Bu kritik çalışmayı hazırlayan Paris Şehir Planlama Atölyesi (Apur), ilk kez böyle bir araştırmanın gerçekleştirdiğini belirterek, depolama kapasitelerinin sınırlı olmasının şehrin gıda güvenliğini tehdit ettiğini vurgululadı. Konu hakkında bilgi veren Paris Belediye Başkan Yardımcısı Pénélope Komitès, “Covid-19 salgını ve 2023’te yaşanan çiftçi protestolarının yol açtığı tedarik kesintisi riski, bu sorunun önemini gösterdi. Ancak bugüne dek kentteki gıda dayanıklılığı hakkında güvenilir veriye sahip değildik,” dedi.
Stoklar, İhtiyacın Gerisinde Kalıyor
Apur’un raporuna göre, Paris’in mevcut gıda stoğu yalnızca beş ila yedi günlük ihtiyacı karşılayacak durumda. Bu süre zarfında 2,1 milyon Parisi’nin günlük 6,5 milyon öğünlük ihtiyacını karşılamak için 3.090 ton gıdaya gereksinim duyuluyor. Mevcut stokların yetersiz kalması durumunda başvurulacak kaynaklar ise bireysel gıda dolapları (1,5 ila 5 gün), ticari işletmeler ve toplu yemek hizmetleri (iki gün) ile lojistik gıda depoları (iki gün) olarak sıralandı.
“İkinci Bir Rungis” Alternatifi Tartışılıyor
Kentteki gıda dayanıklılığını artırmak amacıyla, Paris’in kuzeyinde “Rungis bis” adıyla ikinci bir büyük pazar yeri oluşturma fikri değerlendiriliyor. Bu yeni depo alanının, özellikle Seine Nehri’nin taşması durumunda kentin ikiye ayrılmasını önleyerek, kritik bir lojistik merkez görevi görmesi planlanıyor.

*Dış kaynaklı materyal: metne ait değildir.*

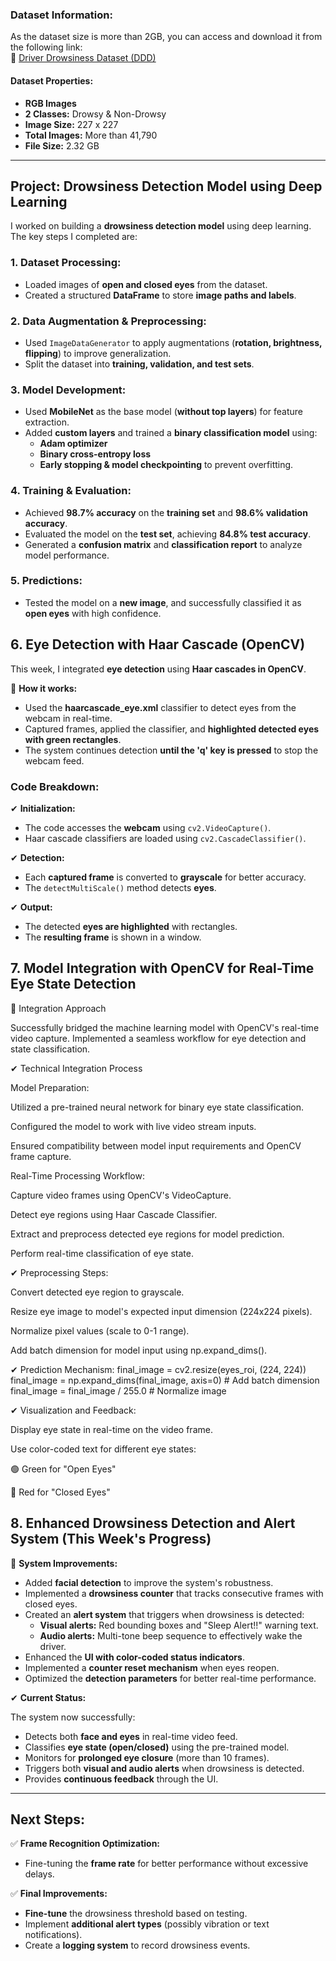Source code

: ### **Dataset Information:**
As the dataset size is more than 2GB, you can access and download it from the following link:  
🔗 [Driver Drowsiness Dataset (DDD)](https://www.kaggle.com/datasets/ismailnasri20/driver-drowsiness-dataset-ddd?resource=download)

#### **Dataset Properties:**
- **RGB Images**
- **2 Classes:** Drowsy & Non-Drowsy
- **Image Size:** 227 x 227
- **Total Images:** More than 41,790
- **File Size:** 2.32 GB  

---

## **Project: Drowsiness Detection Model using Deep Learning**

I worked on building a **drowsiness detection model** using deep learning. The key steps I completed are:

### **1. Dataset Processing:**
- Loaded images of **open and closed eyes** from the dataset.
- Created a structured **DataFrame** to store **image paths and labels**.

### **2. Data Augmentation & Preprocessing:**
- Used `ImageDataGenerator` to apply augmentations (**rotation, brightness, flipping**) to improve generalization.
- Split the dataset into **training, validation, and test sets**.

### **3. Model Development:**
- Used **MobileNet** as the base model (**without top layers**) for feature extraction.
- Added **custom layers** and trained a **binary classification model** using:
  - **Adam optimizer**
  - **Binary cross-entropy loss**
  - **Early stopping & model checkpointing** to prevent overfitting.

### **4. Training & Evaluation:**
- Achieved **98.7% accuracy** on the **training set** and **98.6% validation accuracy**.
- Evaluated the model on the **test set**, achieving **84.8% test accuracy**.
- Generated a **confusion matrix** and **classification report** to analyze model performance.

### **5. Predictions:**
- Tested the model on a **new image**, and successfully classified it as **open eyes** with high confidence.

## **6. Eye Detection with Haar Cascade (OpenCV)**
This week, I integrated **eye detection** using **Haar cascades in OpenCV**.  

📌 **How it works:**
- Used the **haarcascade_eye.xml** classifier to detect eyes from the webcam in real-time.
- Captured frames, applied the classifier, and **highlighted detected eyes with green rectangles**.
- The system continues detection **until the 'q' key is pressed** to stop the webcam feed.

### **Code Breakdown:**
✔ **Initialization:**  
- The code accesses the **webcam** using `cv2.VideoCapture()`.  
- Haar cascade classifiers are loaded using `cv2.CascadeClassifier()`.  

✔ **Detection:**  
- Each **captured frame** is converted to **grayscale** for better accuracy.  
- The `detectMultiScale()` method detects **eyes**.

✔ **Output:**  
- The detected **eyes are highlighted** with rectangles.  
- The **resulting frame** is shown in a window.

## **7. Model Integration with OpenCV for Real-Time Eye State Detection**
📌 Integration Approach

Successfully bridged the machine learning model with OpenCV's real-time video capture. Implemented a seamless workflow for eye detection and state classification.

✔ Technical Integration Process

Model Preparation:

Utilized a pre-trained neural network for binary eye state classification.

Configured the model to work with live video stream inputs.

Ensured compatibility between model input requirements and OpenCV frame capture.

Real-Time Processing Workflow:

Capture video frames using OpenCV's VideoCapture.

Detect eye regions using Haar Cascade Classifier.

Extract and preprocess detected eye regions for model prediction.

Perform real-time classification of eye state.

✔ Preprocessing Steps:

Convert detected eye region to grayscale.

Resize eye image to model's expected input dimension (224x224 pixels).

Normalize pixel values (scale to 0-1 range).

Add batch dimension for model input using np.expand_dims().

✔ Prediction Mechanism:
final_image = cv2.resize(eyes_roi, (224, 224))
final_image = np.expand_dims(final_image, axis=0)  # Add batch dimension
final_image = final_image / 255.0  # Normalize image

✔ Visualization and Feedback:

Display eye state in real-time on the video frame.

Use color-coded text for different eye states:

🟢 Green for "Open Eyes"

🔴 Red for "Closed Eyes"

## **8. Enhanced Drowsiness Detection and Alert System (This Week's Progress)**

📌 **System Improvements:**
- Added **facial detection** to improve the system's robustness.
- Implemented a **drowsiness counter** that tracks consecutive frames with closed eyes.
- Created an **alert system** that triggers when drowsiness is detected:
  - **Visual alerts:** Red bounding boxes and "Sleep Alert!!" warning text.
  - **Audio alerts:** Multi-tone beep sequence to effectively wake the driver.
- Enhanced the **UI with color-coded status indicators**.
- Implemented a **counter reset mechanism** when eyes reopen.
- Optimized the **detection parameters** for better real-time performance.

✔ **Current Status:**

The system now successfully:
- Detects both **face and eyes** in real-time video feed.
- Classifies **eye state (open/closed)** using the pre-trained model.
- Monitors for **prolonged eye closure** (more than 10 frames).
- Triggers both **visual and audio alerts** when drowsiness is detected.
- Provides **continuous feedback** through the UI.

---

## **Next Steps:**

✅ **Frame Recognition Optimization:**  
- Fine-tuning the **frame rate** for better performance without excessive delays.  

✅ **Final Improvements:**
- **Fine-tune** the drowsiness threshold based on testing.
- Implement **additional alert types** (possibly vibration or text notifications).
- Create a **logging system** to record drowsiness events.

Apur Direktörü Alexandre Labasse ise, Paris’in geçmişte daha fazla gıda stoklama alanına sahip olduğuna dikkat çekiyor. Eskiden şehirde mevcut olan büyük depolama alanlarının ve Grand Moulins gibi altyapıların kaldırılması, kentin gıda güvenliğini zayıflatmış durumda. Covid-19 pandemisi sırasında yaşanan marketlerdeki gıda ve temel ihtiyaç ürünlerindeki eksiklikler, akışa dayalı bu sistemin yetersizliğini gözler önüne serdi.
Mezopotamya Şehirlerinin “Stok Mantığı”na Dönüş
Labasse, Paris’in eski Mezopotamya şehirlerinde olduğu gibi stok mantığına dönmesi gerektiğini belirtiyor. Şehir yönetimi de bu doğrultuda, 100 günlük bir gıda özerkliğine ulaşabilmek için bazı terk edilmiş otoparklar gibi alanları “gıda ambarı” olarak değerlendirmeyi hedefliyor. Belediye Başkan Yardımcısı Komitès, olası bir felakette Paris’in daha uzun süre kendi kaynaklarıyla ayakta kalabilmesini sağlayacak çözümler geliştirmek için çalışmaların sürdüğünü ifade etti.